Exclude the pictures and retype the entries as written.

==============================

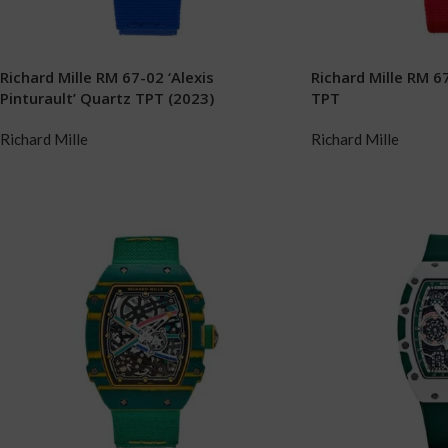
Richard Mille RM 67-02 ‘Alexis
Richard Mille RM 67
Pinturault’ Quartz TPT (2023)
TPT
Richard Mille
Richard Mille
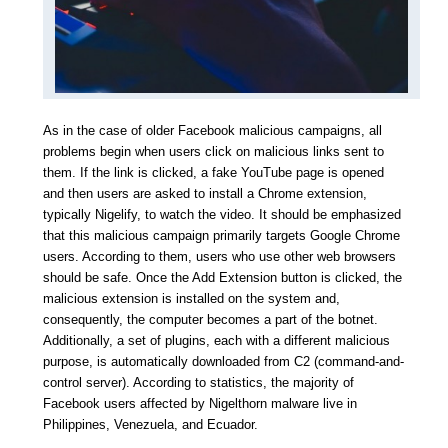
As in the case of older Facebook malicious campaigns, all
problems begin when users click on malicious links sent to
them. If the link is clicked, a fake YouTube page is opened
and then users are asked to install a Chrome extension,
typically Nigelify, to watch the video. It should be emphasized
that this malicious campaign primarily targets Google Chrome
users. According to them, users who use other web browsers
should be safe. Once the Add Extension button is clicked, the
malicious extension is installed on the system and,
consequently, the computer becomes a part of the botnet.
Additionally, a set of plugins, each with a different malicious
purpose, is automatically downloaded from C2 (command-and-
control server). According to statistics, the majority of
Facebook users affected by Nigelthorn malware live in
Philippines, Venezuela, and Ecuador.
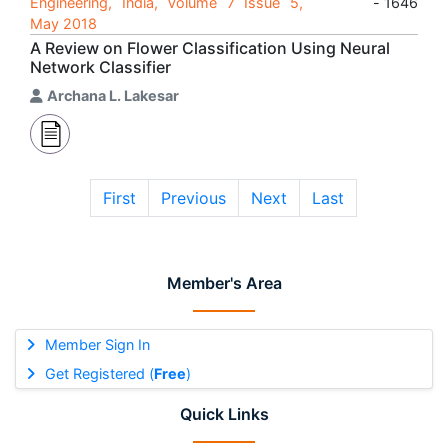
Engineering, India, Volume 7 Issue 5,
- 1646
May 2018
A Review on Flower Classification Using Neural
Network Classifier
Archana L. Lakesar
First
Previous
Next
Last
Member's Area
Member Sign In
Get Registered (
Free
)
Quick Links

==============================

TASK RESPONSE:
Richard Mille RM 67-02 ‘Alexis
Richard Mille RM 67
Pinturault’ Quartz TPT (2023)
TPT
Richard Mille
Richard Mille
As in the case of older Facebook malicious campaigns, all
problems begin when users click on malicious links sent to
them. If the link is clicked, a fake YouTube page is opened
and then users are asked to install a Chrome extension,
typically Nigelify, to watch the video. It should be emphasized
that this malicious campaign primarily targets Google Chrome
users. According to them, users who use other web browsers
should be safe. Once the Add Extension button is clicked, the
malicious extension is installed on the system and,
consequently, the computer becomes a part of the botnet.
Additionally, a set of plugins, each with a different malicious
purpose, is automatically downloaded from C2 (command-and-
control server). According to statistics, the majority of
Facebook users affected by Nigelthorn malware live in
Philippines, Venezuela, and Ecuador.
Engineering, India, Volume 7 Issue 5,
- 1646
May 2018
A Review on Flower Classification Using Neural
Network Classifier
Archana L. Lakesar
First
Previous
Next
Last
Member's Area
Member Sign In
Get Registered (
Free
)
Quick Links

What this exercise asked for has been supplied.